This may be a more general question than just polylith, but this is the context that I'm working in, so here goes. Is there a convention about where you should initialize database tables and possibly seed them with data? For example, if I'm creating a database component, should I ensure the tables are created when that component is instantiated? Or is a better approach to have a schema component where each schema can be instantiated independently?
I have seen a few different examples, but I wasn't sure if there was a best practice.
I think it's better (safer) to have an explicit database migration project that can be run as needed.
At work, we have a migration project with a base, that is a CLI, and then a couple of components that deal with regular migrations (e.g., that you'd run in dev, CI, QA, production, ...) and dev-specific stuff that you'd run in dev/CI only.
Since the whole repo in Polylith is versioned atomically, then your deployment can always run the "current" migration artifact as part of that process, since it'll be in sync with your code by definition.
Do you use a specific tool for migrations?
If you're only building a single, deployable application/artifact, you could include the migration step as part of startup I guess, but I don't like the "magic" of that in general.
We started writing our migration stuff back in 2010 so it's custom. If we were starting over, I'd use Migratus I think.

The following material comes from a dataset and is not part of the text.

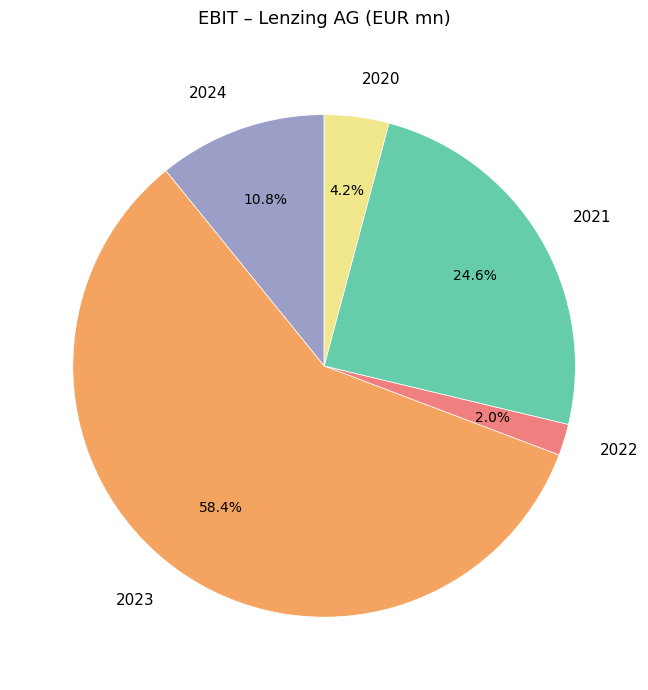

Rank the categories by value from highest to lowest.

2023, 2021, 2024, 2020, 2022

One of the key decision points is how automated you want your migrations (to QA, production, etc) and also how you want to handle dev/test-only migrations (e.g., adding known test data). The former will include fixed metadata stuff, if your system needs it, since that'll need to go to QA / production. The latter should never go to QA / production.
Thanks! I'll check out Migratus. I've used a tool called Prisma before that has a built-in migration tool, but I don't think it has a Clojure client.
We have a table in the DB that tracks what migrations have been applied, and then we have a folder full of NNNNN*.sql files where NNNNN is just an increasing number. NNNNNdev*.sql files only get applied on dev/test envs. So it's pretty simplistic. Migratus is more robust and supports both up and down migrations (our system only does up migrations).
(we're at NNNNN = 00983 at this point 🙂 )
Part of why I started thinking about this is that I set up an H2 database instance for local development, but I'm wondering if it would be easier to just go ahead and setup a migration strategy to whatever database I want to ultimately use.
Probably PostgreSQL
I am a big fan of using the same database on all tiers. And there's a purely embedded PostgreSQL if you don't want to deal with a local install for dev/test -- see the :test deps in next.jdbc's deps.edn and the test fixture code that starts the in-memory PG instance.
Okay, I will definitely look at that. It sounds like it will be very beneficial to go ahead and get the database side of the project in place before I move on to other things.
At least sketch out the machinery for dealing with schema change over time. It'll make all your subsequent development easier.
Yup my project uses migratus, it's good. Rather than have migrations handled by a project, they're in the db component itself.. But after reading the idea of handling them in a project+base, I feel like that would have solved a few issues I encountered initially; and would help not just running migrations automatically every time the application starts (works for now but will cause issues later I'm sure). glad I read this discussion!